西坂さん:やりたい仕事ができて充実していましたが、20代や30代のころは、激しい孤独感や劣等感を抱えていました。ひとり暮らしのアパートに帰ると、ひざからガクッと崩れ落ちるような、大きな寂しさ、むなしさを感じていました。振り返ると、きっと10代から抱えていた、生きづらさみたいなものかもしれません。自己肯定感が低いというか。何をやっても「ああ、俺はやっぱりダメだ」って思っちゃう。

唯一、自分を保てたのが得意な映像やイラストの制作だったから、それをきっかけに人とつながったり、仕事にできたことで、ポジティブにはなれたんですけど。でも、ひとりきりになるとネガティブの感情に襲われそうになったり、特に20代のころは二面性があった気がします。

毎日、人が惨殺される悪夢を見ていた

── そのころ、毎日「悪夢」を見ていたそうですね。

西坂さん:はい。目の前で人が惨殺されて、ぐちゃぐちゃになる夢を、毎日です。つらすぎて、ずっと誰にも言えませんでした。「お前がおかしいんじゃないか」と思われるのが怖かったし、何より「自分よりもひどい虐待を受けてきた人はたくさんいる。自分はまだマシだ」と思い込んでいたからです。

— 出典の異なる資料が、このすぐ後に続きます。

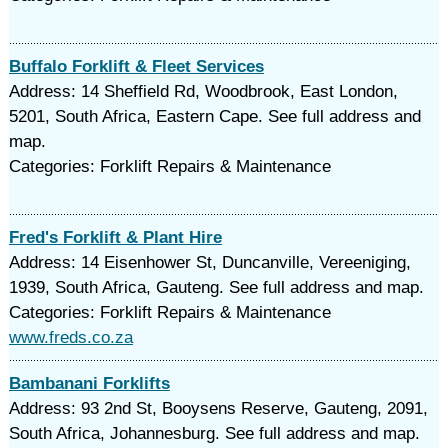
Buffalo Forklift & Fleet Services
Address: 14 Sheffield Rd, Woodbrook, East London,
5201, South Africa, Eastern Cape. See full address and
map.
Categories: Forklift Repairs & Maintenance
Fred's Forklift & Plant Hire
Address: 14 Eisenhower St, Duncanville, Vereeniging,
1939, South Africa, Gauteng. See full address and map.
Categories: Forklift Repairs & Maintenance
www.freds.co.za
Bambanani Forklifts
Address: 93 2nd St, Booysens Reserve, Gauteng, 2091,
South Africa, Johannesburg. See full address and map.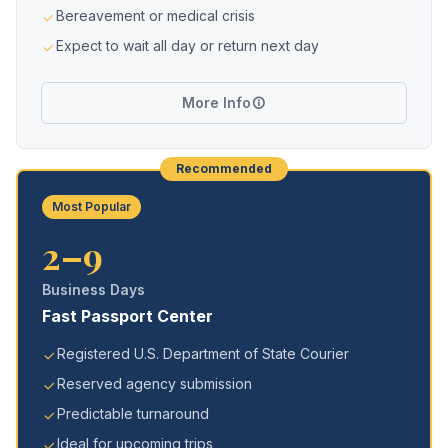
Bereavement or medical crisis
Expect to wait all day or return next day
More Info
Recommended
Most Popular
2–9
Business Days
Fast Passport Center
Registered U.S. Department of State Courier
Reserved agency submission
Predictable turnaround
Ideal for upcoming trips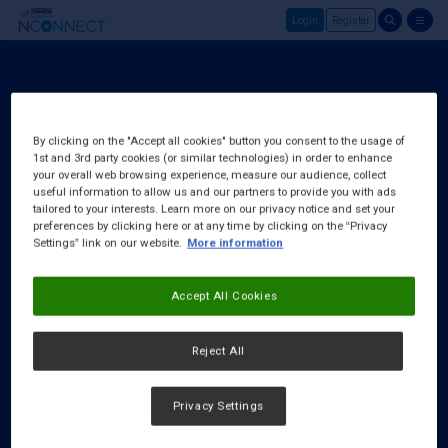
Login
Register
Skip to main content
Register
About Us
By clicking on the "Accept all cookies" button you consent to the usage of
1st and 3rd party cookies (or similar technologies) in order to enhance
FAQ
your overall web browsing experience, measure our audience, collect
Request a Rep
useful information to allow us and our partners to provide you with ads
tailored to your interests. Learn more on our privacy notice and set your
preferences by clicking here or at any time by clicking on the “Privacy
Settings” link on our website.
More information
Accept All Cookies
Reject All
Privacy Settings
Cookies Notice
|
Privacy Policy
|
Terms & Conditions
|
Accessibility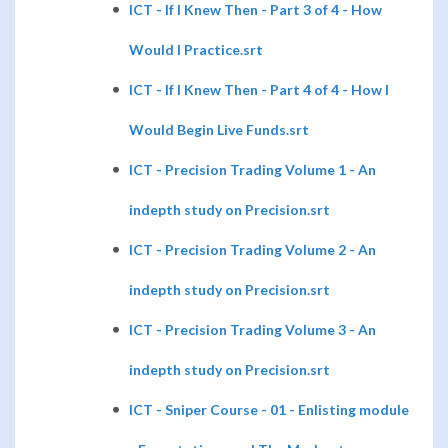
ICT - If I Knew Then - Part 3 of 4 - How
Would I Practice.srt
ICT - If I Knew Then - Part 4 of 4 - How I
Would Begin Live Funds.srt
ICT - Precision Trading Volume 1 - An
indepth study on Precision.srt
ICT - Precision Trading Volume 2 - An
indepth study on Precision.srt
ICT - Precision Trading Volume 3 - An
indepth study on Precision.srt
ICT - Sniper Course - 01 - Enlisting module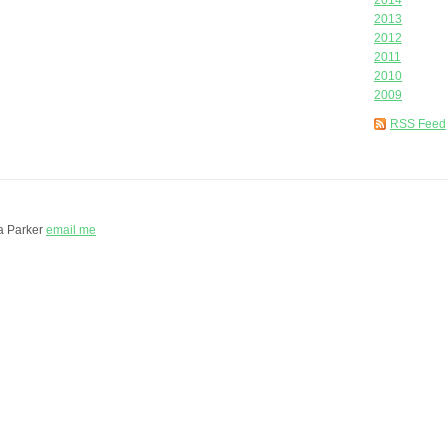
2014
2013
2012
2011
2010
2009
RSS Feed
a Parker
email me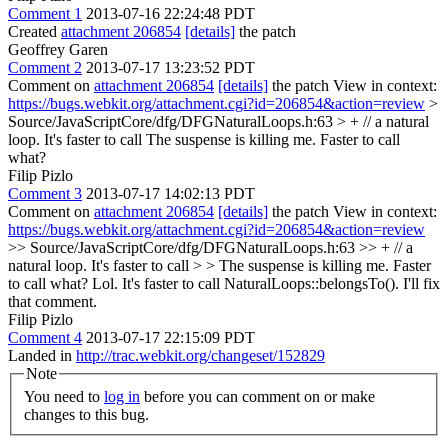
Comment 1
2013-07-16 22:24:48 PDT
Created
attachment 206854
[details]
the patch
Geoffrey Garen
Comment 2
2013-07-17 13:23:52 PDT
Comment on
attachment 206854
[details]
the patch View in context:
https://bugs.webkit.org/attachment.cgi?id=206854&action=review
>
Source/JavaScriptCore/dfg/DFGNaturalLoops.h:63 > + // a natural
loop. It's faster to call
The suspense is killing me. Faster to call
what?
Filip Pizlo
Comment 3
2013-07-17 14:02:13 PDT
Comment on
attachment 206854
[details]
the patch View in context:
https://bugs.webkit.org/attachment.cgi?id=206854&action=review
>> Source/JavaScriptCore/dfg/DFGNaturalLoops.h:63 >> + // a
natural loop. It's faster to call > > The suspense is killing me. Faster
to call what?
Lol. It's faster to call NaturalLoops::belongsTo(). I'll fix
that comment.
Filip Pizlo
Comment 4
2013-07-17 22:15:09 PDT
Landed in
http://trac.webkit.org/changeset/152829
Note
You need to
log in
before you can comment on or make
changes to this bug.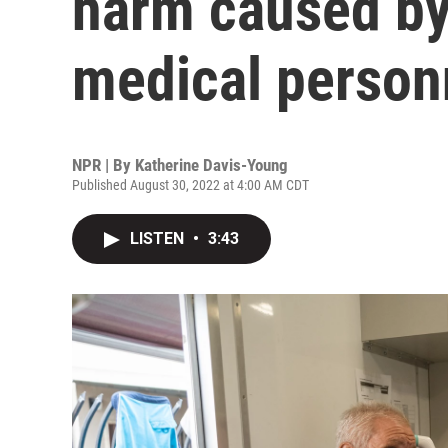
harm caused by
medical person
NPR | By
Katherine Davis-Young
Published August 30, 2022 at 4:00 AM CDT
LISTEN
•
3:43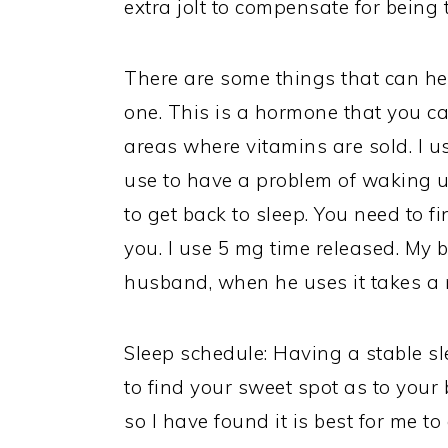
extra jolt to compensate for being t
There are some things that can hel
one. This is a hormone that you ca
areas where vitamins are sold. I us
use to have a problem of waking u
to get back to sleep. You need to f
you. I use 5 mg time released. My 
husband, when he uses it takes a
Sleep schedule: Having a stable sl
to find your sweet spot as to your 
so I have found it is best for me t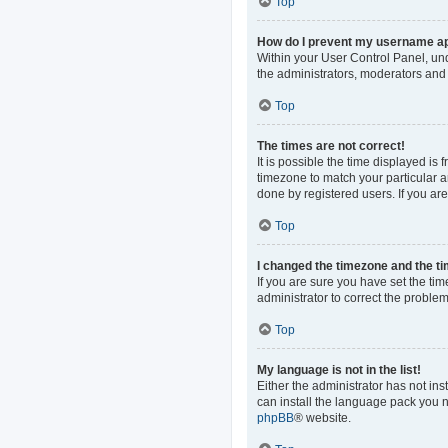
Top
How do I prevent my username app
Within your User Control Panel, und
the administrators, moderators and 
Top
The times are not correct!
It is possible the time displayed is
timezone to match your particular a
done by registered users. If you are 
Top
I changed the timezone and the tim
If you are sure you have set the time
administrator to correct the problem
Top
My language is not in the list!
Either the administrator has not in
can install the language pack you n
phpBB
® website.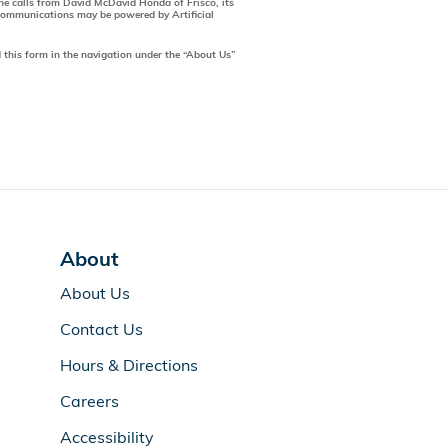
one calls from David McDavid Honda of Frisco, its
 communications may be powered by Artificial
 this form in the navigation under the “About Us”
About
About Us
Contact Us
Hours & Directions
Careers
Accessibility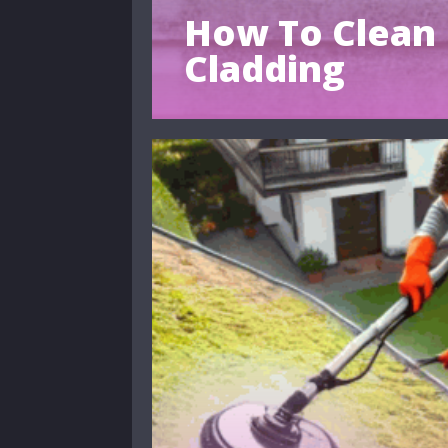
How To Clean 
Cladding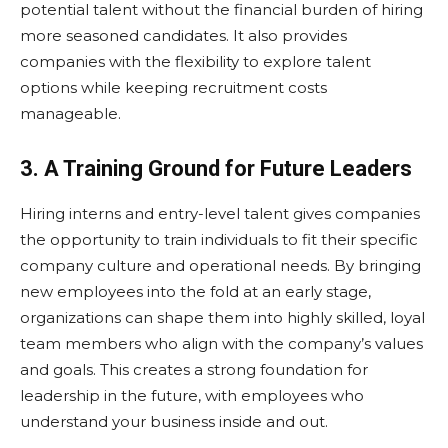
potential talent without the financial burden of hiring
more seasoned candidates. It also provides
companies with the flexibility to explore talent
options while keeping recruitment costs
manageable.
3. A Training Ground for Future Leaders
Hiring interns and entry-level talent gives companies
the opportunity to train individuals to fit their specific
company culture and operational needs. By bringing
new employees into the fold at an early stage,
organizations can shape them into highly skilled, loyal
team members who align with the company’s values
and goals. This creates a strong foundation for
leadership in the future, with employees who
understand your business inside and out.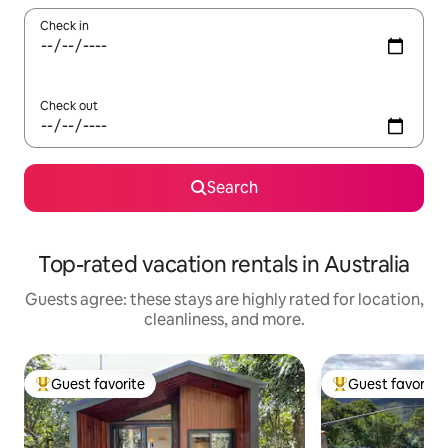
Check in
Check out
Search
Top-rated vacation rentals in Australia
Guests agree: these stays are highly rated for location,
cleanliness, and more.
Guest favorite
Guest favorite
Top guest favorite
Top guest favorit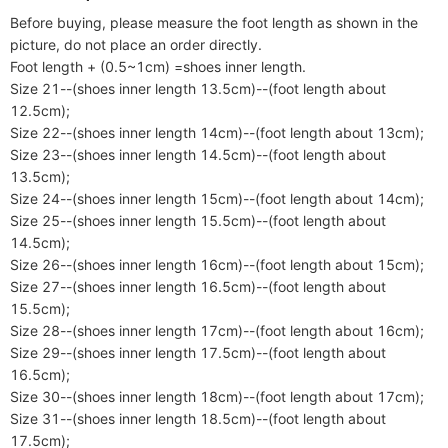
Before buying, please measure the foot length as shown in the 
picture, do not place an order directly.

Foot length + (0.5~1cm) =shoes inner length.

Size 21--(shoes inner length 13.5cm)--(foot length about 
12.5cm);

Size 22--(shoes inner length 14cm)--(foot length about 13cm);

Size 23--(shoes inner length 14.5cm)--(foot length about 
13.5cm);

Size 24--(shoes inner length 15cm)--(foot length about 14cm);

Size 25--(shoes inner length 15.5cm)--(foot length about 
14.5cm);

Size 26--(shoes inner length 16cm)--(foot length about 15cm);

Size 27--(shoes inner length 16.5cm)--(foot length about 
15.5cm);

Size 28--(shoes inner length 17cm)--(foot length about 16cm);

Size 29--(shoes inner length 17.5cm)--(foot length about 
16.5cm);

Size 30--(shoes inner length 18cm)--(foot length about 17cm);

Size 31--(shoes inner length 18.5cm)--(foot length about 
17.5cm);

ただ、地方の講演で支援事業をされている方と話した際に、自分の中にあるモヤモヤの正体にハッと気づいたんです。

西坂さんは「THE THREE FLAGS―希望の狼煙―」にて仲間たちと児童養護施設に関する情報を発信

── どんな気づきだったのですか?

西坂さん:普段は虐待について語らない方でしたが、僕たちの話を聞いて、ご自身の経験談を聞かせてくださったんです。そうしたら、僕と境遇がそっくりで。お父さんが暴力的で、お母さんが殴られている姿を見るのがとてもつらかったと。僕は、まるで自分の話を聞いている感覚になって。「俺、すげえつらかったじゃん」と気づけたんです。「お母さんが殺されるんじゃないか」「お母さんと離れ離れになるのでは」と毎日考える環境ってつらすぎるし、子どもにとってはストレスが半端ない。

── そのとき、悪夢は虐待の後遺症、トラウマかもしれないと。

西坂さん:僕はこれまで、虐待のトラウマを抱える方の大変さを見てきたので、まさか自分にトラウマがあるとは思ってもみなかった。それにようやく気づけたのが昨年末のことです。

20年後の告白。母に話して悪夢が消えた

── そこから、ご自身の過去の傷に気づいた経験をブログで発信されたそうですね。

西坂さん:以前からつき合いのある小児科の精神科医の方がそのブログを読んで「今でも遅くないから、その悪夢のことをお母さんに話してみたらどうかな」とアドバイスをくれました。母親と語り合った時間はわずかでしたが、それ以来、不思議と悪夢を見なくなったような気がします。明確な理由はわからないのですが、自分の中で、まだ気づいた段階だった自分のトラウマを、「やっぱりそうだ」と自分で認めたことが大きかったんじゃないかなって。

── 悪夢を見なくなって本当によかったです。

西坂さん:僕、昔から「自分よりもひどい体験をした子と比べれば、自分は全然大丈夫だ」と思いがちなんです。自分を守るための生存本能というか。厳しい環境に適応するために、「自分は大丈夫」と常に言い聞かせることが癖になっていたのかもしれません。


 
体験を抱えている子たちと接すると、虐待に遭った後の生きづらさを感じることが多く、精神的な病気とずっと闘っている子も多い。そういう子たちとつい自分を比べてしまっていました。

でも、気持ちのどこかではトラウマと闘っていた。そのことに気づけたことは自分の中で大きな出来事でした。同じような経験をしている人にこうした自分の体験が届いて、その人の気づきになるといいなと思っています。
 

20年もの間、悪夢という形でSOSを出し続けていた西坂さんの心。もし今、あなたが「自分はまだマシだから」「これくらい大丈夫」と自分に言い聞かせているとしたら、それは心のアラートかもしれません。自分の痛みに蓋をせず、ただ「つらかったね」と認めてあげる。あなたには今、そんな時間が必要ではありませんか?